### Problem to solve
What is needed is an exact copy of the data below, pictures excluded.

-=-=-=-=-

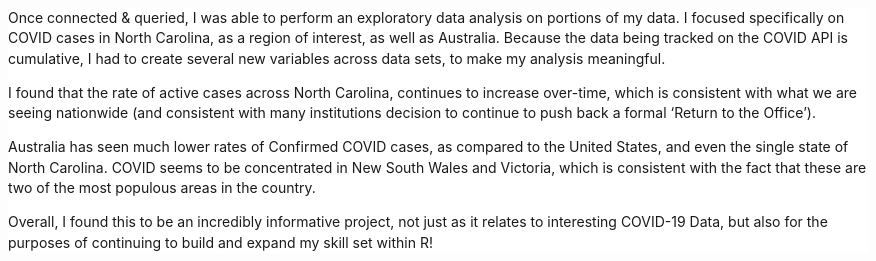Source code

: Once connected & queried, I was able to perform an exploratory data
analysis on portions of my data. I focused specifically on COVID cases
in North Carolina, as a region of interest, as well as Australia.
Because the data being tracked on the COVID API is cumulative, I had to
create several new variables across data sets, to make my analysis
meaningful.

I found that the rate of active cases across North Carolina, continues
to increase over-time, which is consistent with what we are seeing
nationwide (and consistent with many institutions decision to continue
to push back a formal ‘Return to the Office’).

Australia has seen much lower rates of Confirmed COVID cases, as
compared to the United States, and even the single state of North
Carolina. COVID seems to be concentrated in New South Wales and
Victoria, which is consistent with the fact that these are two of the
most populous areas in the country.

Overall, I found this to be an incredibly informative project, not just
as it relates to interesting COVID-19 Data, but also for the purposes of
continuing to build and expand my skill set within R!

-=-=-=-=-

### Response area
Source code

: Once connected & queried, I was able to perform an exploratory data
analysis on portions of my data. I focused specifically on COVID cases
in North Carolina, as a region of interest, as well as Australia.
Because the data being tracked on the COVID API is cumulative, I had to
create several new variables across data sets, to make my analysis
meaningful.

I found that the rate of active cases across North Carolina, continues
to increase over-time, which is consistent with what we are seeing
nationwide (and consistent with many institutions decision to continue
to push back a formal ‘Return to the Office’).

Australia has seen much lower rates of Confirmed COVID cases, as
compared to the United States, and even the single state of North
Carolina. COVID seems to be concentrated in New South Wales and
Victoria, which is consistent with the fact that these are two of the
most populous areas in the country.

Overall, I found this to be an incredibly informative project, not just
as it relates to interesting COVID-19 Data, but also for the purposes of
continuing to build and expand my skill set within R!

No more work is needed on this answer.